Since then Nicky Smith has met a clairvoyant named David Moran  who claims that Nick is a receiver who has something described as, “not bad”,  attached to him. As well as the many sightings of apparitions and the balls of light he often sees playfully flying about his home, he also had the enviable talent of writing poetry and painting pictures of stairways which reached for the sky surrounded by balls of glowing light. One of his more profound and emotional poems is called, Nation In Grief, which is a tribute to Jamie Bulger. From shortly after his accident in 1990 to 1993 Nicky wrote well over one hundred and fifty poems yet when he now thinks about it he cannot consciously remember  writing the words. When, in 1993, Nicky’s health improved drastically the ability to paint and write poetry vanished just as mysteriously as it had emerged. In 1994 he had his last sighting of a ghost in Chester  when he was searching for the local Spiritualist Church. A figure rushed through the crowd and told  him he would find the church on  Chapel Street. Coincidence?

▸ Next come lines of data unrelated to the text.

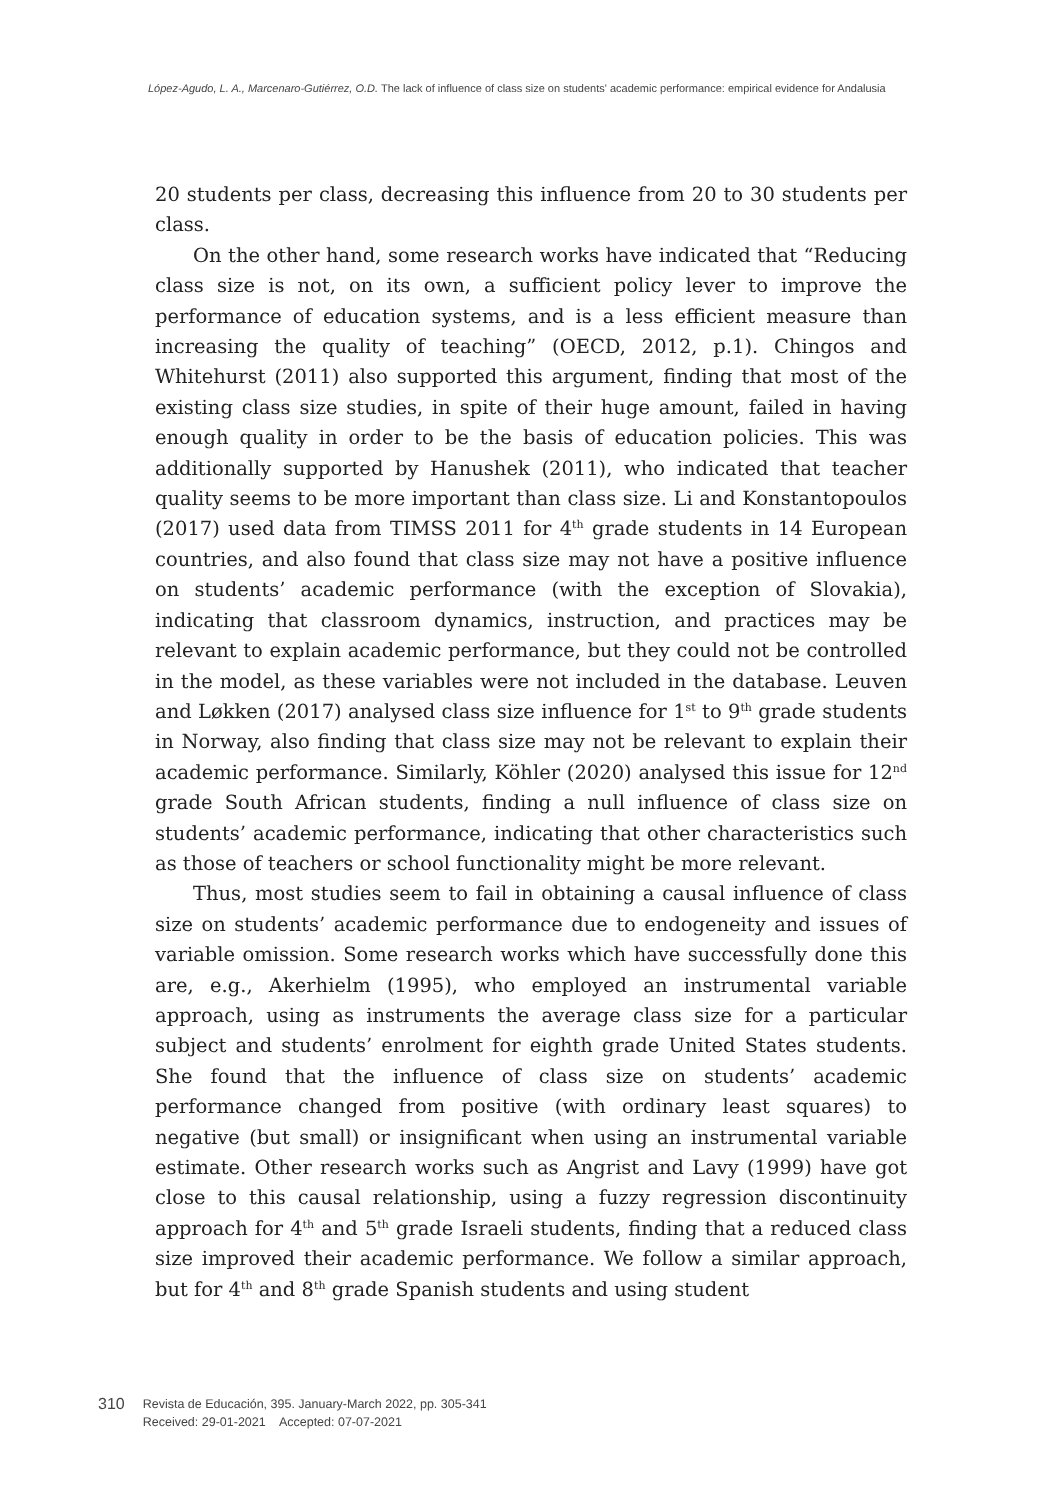López-Agudo, L. A., Marcenaro-Gutiérrez, O.D. The lack of influence of class size on students' academic performance: empirical evidence for Andalusia
20 students per class, decreasing this influence from 20 to 30 students per class.
On the other hand, some research works have indicated that “Reducing class size is not, on its own, a sufficient policy lever to improve the performance of education systems, and is a less efficient measure than increasing the quality of teaching” (OECD, 2012, p.1). Chingos and Whitehurst (2011) also supported this argument, finding that most of the existing class size studies, in spite of their huge amount, failed in having enough quality in order to be the basis of education policies. This was additionally supported by Hanushek (2011), who indicated that teacher quality seems to be more important than class size. Li and Konstantopoulos (2017) used data from TIMSS 2011 for 4<sup>th</sup> grade students in 14 European countries, and also found that class size may not have a positive influence on students’ academic performance (with the exception of Slovakia), indicating that classroom dynamics, instruction, and practices may be relevant to explain academic performance, but they could not be controlled in the model, as these variables were not included in the database. Leuven and Løkken (2017) analysed class size influence for 1<sup>st</sup> to 9<sup>th</sup> grade students in Norway, also finding that class size may not be relevant to explain their academic performance. Similarly, Köhler (2020) analysed this issue for 12<sup>nd</sup> grade South African students, finding a null influence of class size on students’ academic performance, indicating that other characteristics such as those of teachers or school functionality might be more relevant.
Thus, most studies seem to fail in obtaining a causal influence of class size on students’ academic performance due to endogeneity and issues of variable omission. Some research works which have successfully done this are, e.g., Akerhielm (1995), who employed an instrumental variable approach, using as instruments the average class size for a particular subject and students’ enrolment for eighth grade United States students. She found that the influence of class size on students’ academic performance changed from positive (with ordinary least squares) to negative (but small) or insignificant when using an instrumental variable estimate. Other research works such as Angrist and Lavy (1999) have got close to this causal relationship, using a fuzzy regression discontinuity approach for 4<sup>th</sup> and 5<sup>th</sup> grade Israeli students, finding that a reduced class size improved their academic performance. We follow a similar approach, but for 4<sup>th</sup> and 8<sup>th</sup> grade Spanish students and using student
310
Revista de Educación, 395. January-March 2022, pp. 305-341
Received: 29-01-2021 Accepted: 07-07-2021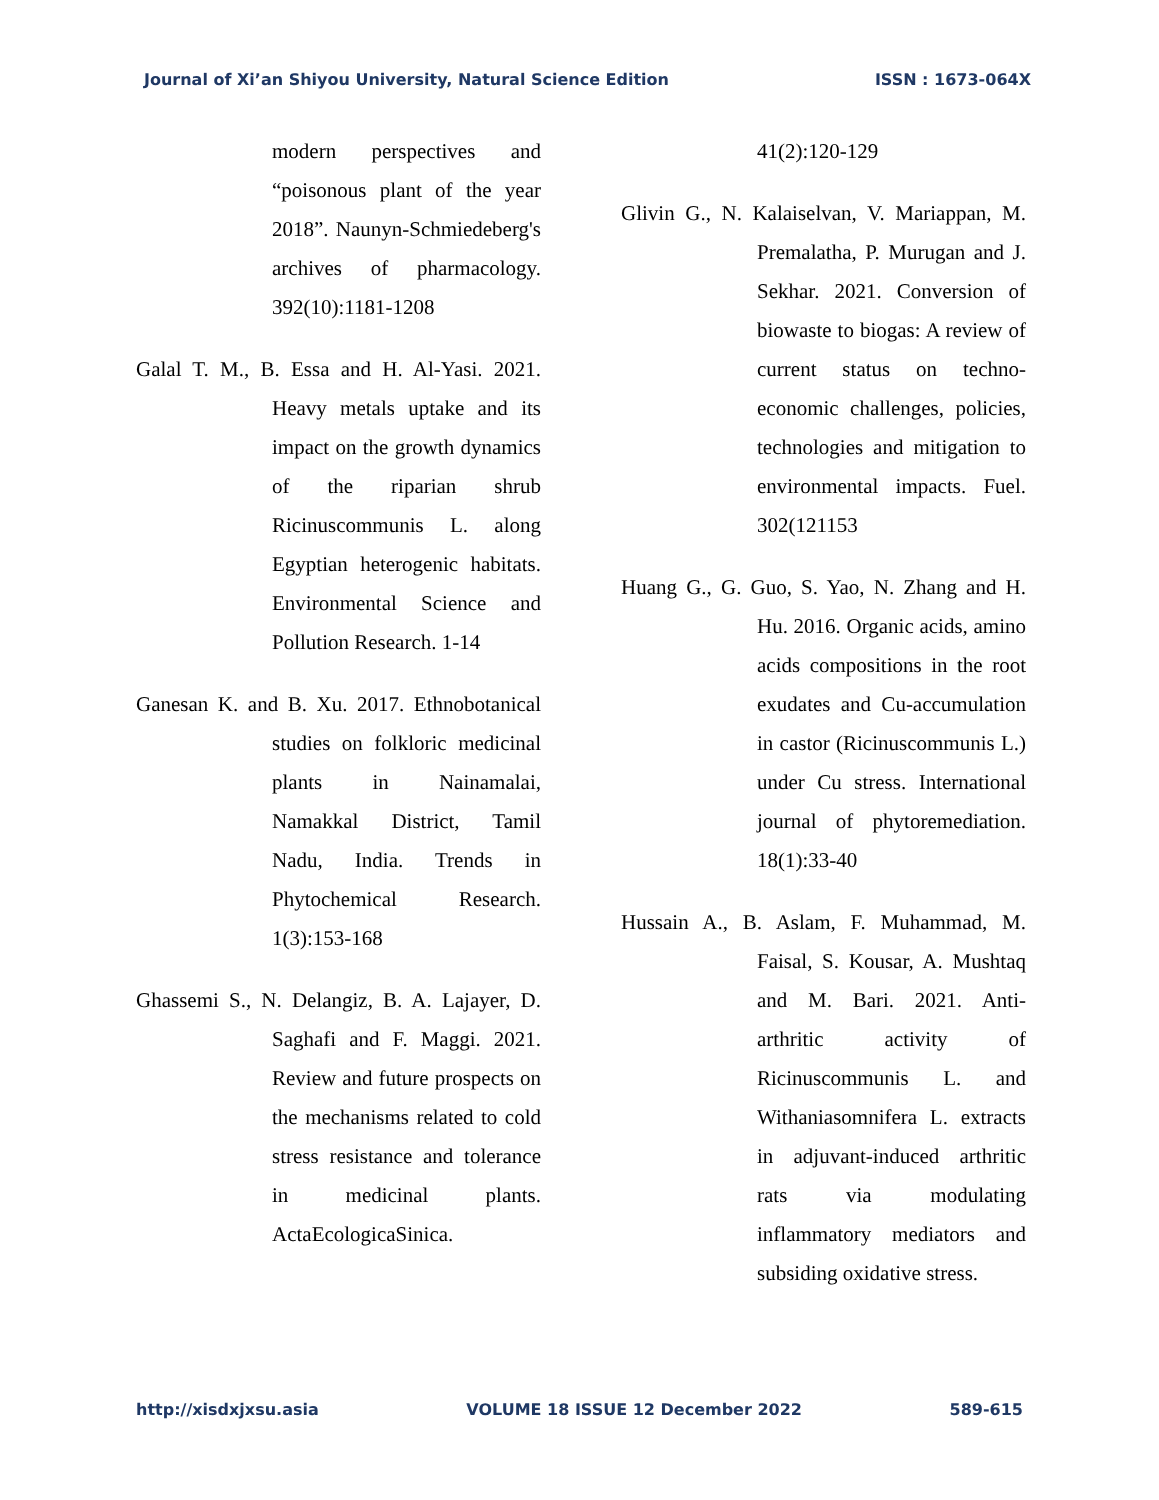Journal of Xi’an Shiyou University, Natural Science Edition ISSN : 1673-064X
modern perspectives and “poisonous plant of the year 2018”. Naunyn-Schmiedeberg's archives of pharmacology. 392(10):1181-1208
Galal T. M., B. Essa and H. Al-Yasi. 2021. Heavy metals uptake and its impact on the growth dynamics of the riparian shrub Ricinuscommunis L. along Egyptian heterogenic habitats. Environmental Science and Pollution Research. 1-14
Ganesan K. and B. Xu. 2017. Ethnobotanical studies on folkloric medicinal plants in Nainamalai, Namakkal District, Tamil Nadu, India. Trends in Phytochemical Research. 1(3):153-168
Ghassemi S., N. Delangiz, B. A. Lajayer, D. Saghafi and F. Maggi. 2021. Review and future prospects on the mechanisms related to cold stress resistance and tolerance in medicinal plants. ActaEcologicaSinica.
41(2):120-129
Glivin G., N. Kalaiselvan, V. Mariappan, M. Premalatha, P. Murugan and J. Sekhar. 2021. Conversion of biowaste to biogas: A review of current status on techno-economic challenges, policies, technologies and mitigation to environmental impacts. Fuel. 302(121153
Huang G., G. Guo, S. Yao, N. Zhang and H. Hu. 2016. Organic acids, amino acids compositions in the root exudates and Cu-accumulation in castor (Ricinuscommunis L.) under Cu stress. International journal of phytoremediation. 18(1):33-40
Hussain A., B. Aslam, F. Muhammad, M. Faisal, S. Kousar, A. Mushtaq and M. Bari. 2021. Anti-arthritic activity of Ricinuscommunis L. and Withaniasomnifera L. extracts in adjuvant-induced arthritic rats via modulating inflammatory mediators and subsiding oxidative stress.
http://xisdxjxsu.asia VOLUME 18 ISSUE 12 December 2022 589-615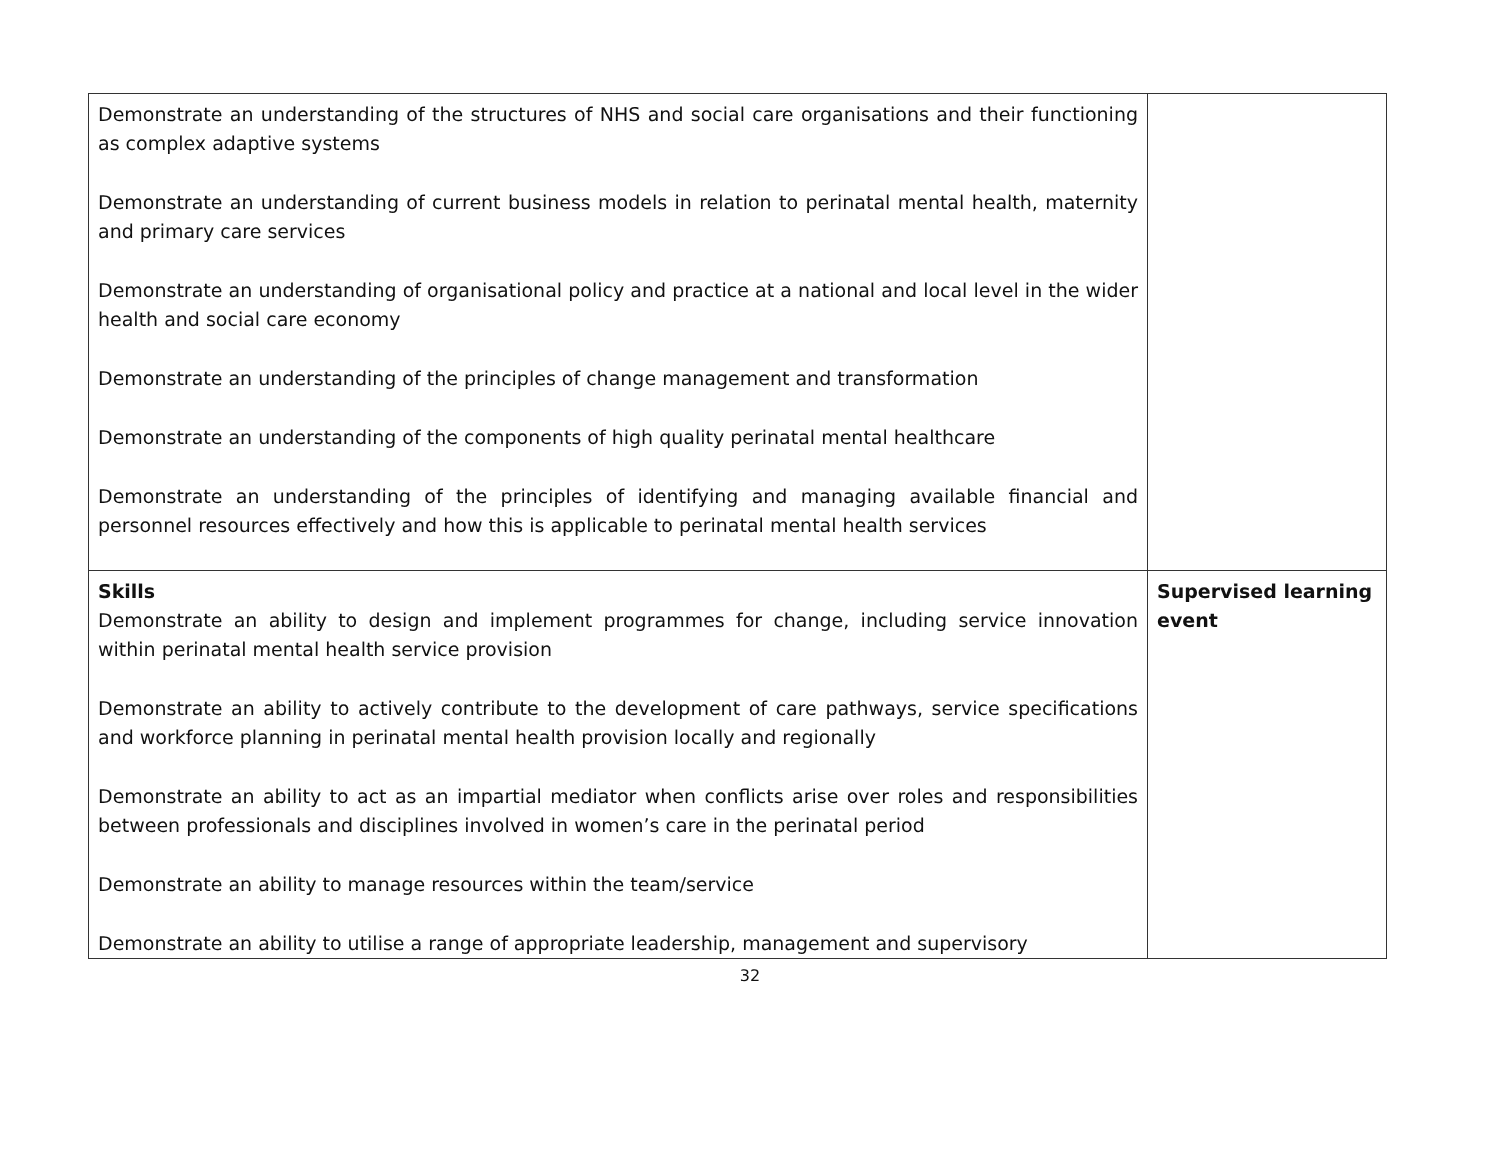| Demonstrate an understanding of the structures of NHS and social care organisations and their functioning as complex adaptive systems Demonstrate an understanding of current business models in relation to perinatal mental health, maternity and primary care services Demonstrate an understanding of organisational policy and practice at a national and local level in the wider health and social care economy Demonstrate an understanding of the principles of change management and transformation Demonstrate an understanding of the components of high quality perinatal mental healthcare Demonstrate an understanding of the principles of identifying and managing available financial and personnel resources effectively and how this is applicable to perinatal mental health services | |
| Skills Demonstrate an ability to design and implement programmes for change, including service innovation within perinatal mental health service provision Demonstrate an ability to actively contribute to the development of care pathways, service specifications and workforce planning in perinatal mental health provision locally and regionally Demonstrate an ability to act as an impartial mediator when conflicts arise over roles and responsibilities between professionals and disciplines involved in women’s care in the perinatal period Demonstrate an ability to manage resources within the team/service Demonstrate an ability to utilise a range of appropriate leadership, management and supervisory | Supervised learning event |
32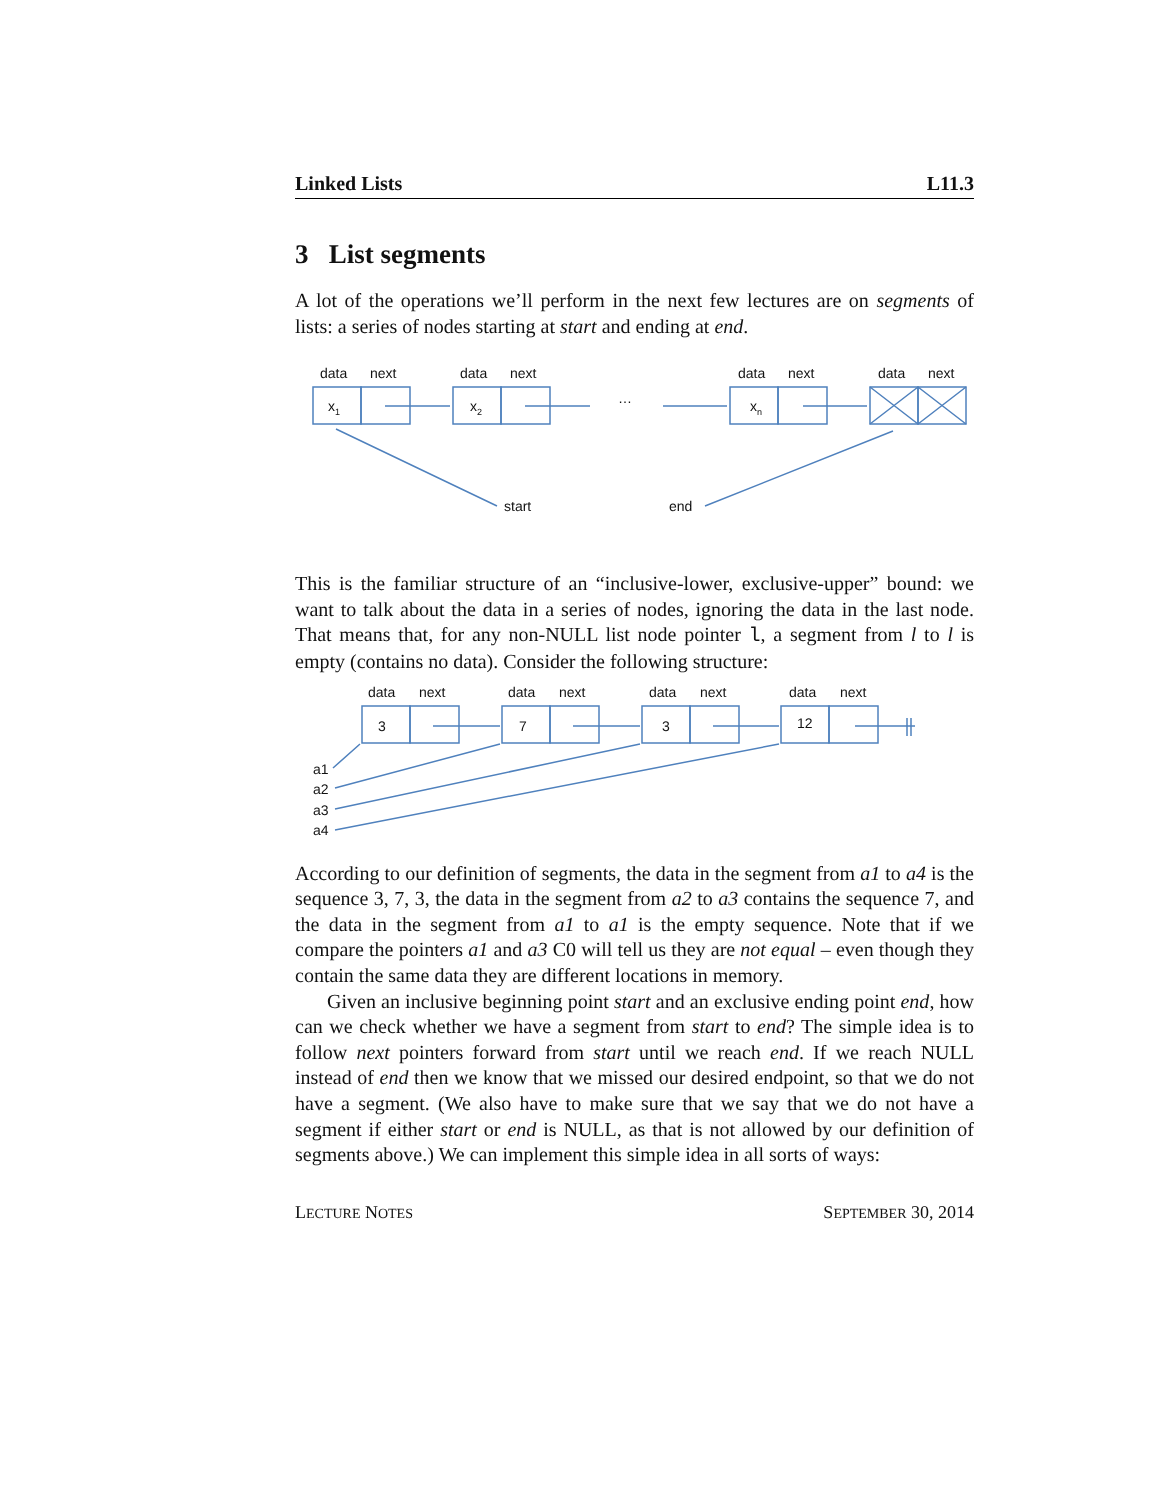Linked Lists L11.3
3 List segments
A lot of the operations we’ll perform in the next few lectures are on segments of lists: a series of nodes starting at start and ending at end.
data
next
data
next
data
next
data
next
x1
x2
xn
…
start
end
This is the familiar structure of an “inclusive-lower, exclusive-upper” bound: we want to talk about the data in a series of nodes, ignoring the data in the last node. That means that, for any non-NULL list node pointer l, a segment from l to l is empty (contains no data). Consider the following structure:
data
next
data
next
data
next
data
next
3
7
3
12
a1
a2
a3
a4
According to our definition of segments, the data in the segment from a1 to a4 is the sequence 3, 7, 3, the data in the segment from a2 to a3 contains the sequence 7, and the data in the segment from a1 to a1 is the empty sequence. Note that if we compare the pointers a1 and a3 C0 will tell us they are not equal – even though they contain the same data they are different locations in memory.
Given an inclusive beginning point start and an exclusive ending point end, how can we check whether we have a segment from start to end? The simple idea is to follow next pointers forward from start until we reach end. If we reach NULL instead of end then we know that we missed our desired endpoint, so that we do not have a segment. (We also have to make sure that we say that we do not have a segment if either start or end is NULL, as that is not allowed by our definition of segments above.) We can implement this simple idea in all sorts of ways:
LECTURE NOTES SEPTEMBER 30, 2014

The only gift he still appears to exhibit is the ability to pick up on peoples pain. When he first met me, he knew all about my spine injury, pointed to the part of my back where I broke a bone and disc and even told me that it affected my right leg, all of which is absolutely correct.

I’ve read about people before who have had a brush with death and end up developing paranormal abilities. Even some abductees  show signs of  gaining talents and abilities which they never had before their experiences began. Maybe the parts of the brain which have to cope with the pressures of normal living switch off when they believe death is a certainty, allowing new regions of the brain to step forward and take control when the percipient somehow cheats death. Of course, when normality returns the whole process is switched back disconnecting the person, sometimes cruelly, from his or her paranormal abilities, leaving them and the people they have touched confused and bewildered.

Nicky Smiths story is a triumph for dogged  self belief over pain and adversity as he now leads a relatively normal life. When he’s not fishing he  spends his time with his beautiful three year old daughter who has yet  to learn about the strange events which haunted her father after that near fatal fall from the fifth floor of Richmond House.